September 8, 2017

Kea Turner, MPH, MA, doctoral candidate in the health policy and management department in the UNC Gillings School of Global Public Health, is co-principal investigator on a grant from the Community Pharmacy Foundation.

Chelsea Phillips Renfro

Chelsea Renfro

Kea Turner

Kea Turner

Together with co-principal investigator Chelsea Renfro, PharmD, an assistant professor in the University of Tennessee Health Science Center, Turner (who earned a Master of Public Health degree from the Gillings School’s Department of Health Behavior in 2012) will implement a proposal titled, “Removing barriers to organizational change in community pharmacies: An analysis of the successes and challenges of implementing enhanced services.”

The $28,000 grant will run for nine months, beginning in October 2017. Its goal is to evaluate how alternative payment models that include community pharmacists as members of health-care teams can successfully be implemented in real world practices.

Alternative payment models, Turner and Renfo explain, offer incentives for health-care organizations to implement innovative population health management strategies that increase the value, effectiveness and efficiency of care. Such programs often emphasize tailored interventions for high-cost patients who are at greater risk than the general population for drug therapy problems and related hospitalization.

Medication management interventions, led by community pharmacists, have demonstrated success in identifying drug therapy problems, improving disease management and medication adherence, and reducing inappropriate medication use among these high-risk patients. Despite the effectiveness of this approach, however, few alternative payment models have included community pharmacists as members of health-care teams.

Community Care of North Carolina (CCNC) — the state’s primary case management program for Medicaid beneficiaries — currently is piloting the Community Pharmacy Enhanced Services Network (CPESN). CPESN is an intervention designed to improve the quality of health-care outcomes, while reducing health-care costs, for high-risk Medicaid patients.

While an evaluation of CPESN already is underway, that evaluation will not assess the program’s implementation. Turner and Renfro see an examination of the implementation process as critical for scaling up the program and supporting similar alternative payment models that demonstrate the value of integrating community pharmacists into health-care teams. The Community Pharmacy Foundation grant will support this focus on implementation science by funding a survey of community pharmacies participating in CPESN and assessing their implementation experiences.

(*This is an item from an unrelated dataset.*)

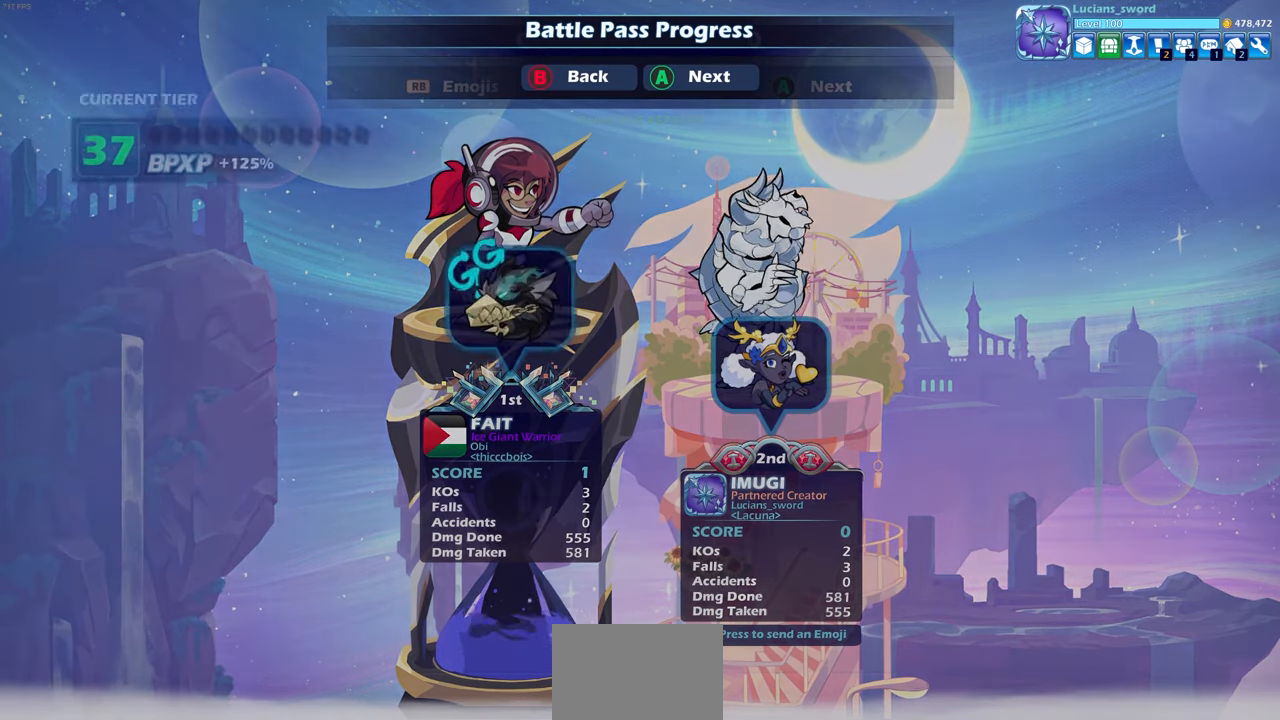
{"buttons": [], "left_stick": "center", "right_stick": "center", "events": []}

When the survey is complete, Turner and Renfro will analyze the results and identify factors associated with effective implementation (e.g., leadership support, team effectiveness, implementation policies and practices, and workflow). They will translate these findings into practice by developing two web-based learning modules on how to effectively manage organizational change in community pharmacies that are adopting enhanced services, as well as how to integrate enhanced services into pharmacy workflow.

Partners involved in the grant will represent not only the Gillings School, but also UNC’s Eshelman School of Pharmacy, the Center for Medication Optimization through Practice and Policy, the Center for Pharmacy Innovation and Simulation, the North Carolina State University Department of Industrial and Systems Engineering, the University of Tennessee Health Science Center and Community Care of North Carolina.

“We are very grateful for this opportunity from the Community Pharmacy Foundation to bring together experts from multiple disciplines,” Turner said. “By combining knowledge from pharmacy, systems engineering, education and public health, we can determine how best to disseminate our research findings with community pharmacies in North Carolina and nationwide.”

Co-investigators for the grant are Christopher Shea, PhD, assistant professor of health policy and management in the Gillings School, and Stefanie Ferreri, PharmD, clinical professor in the Eshelman School’s Division of Practice Advancement and Clinical Education.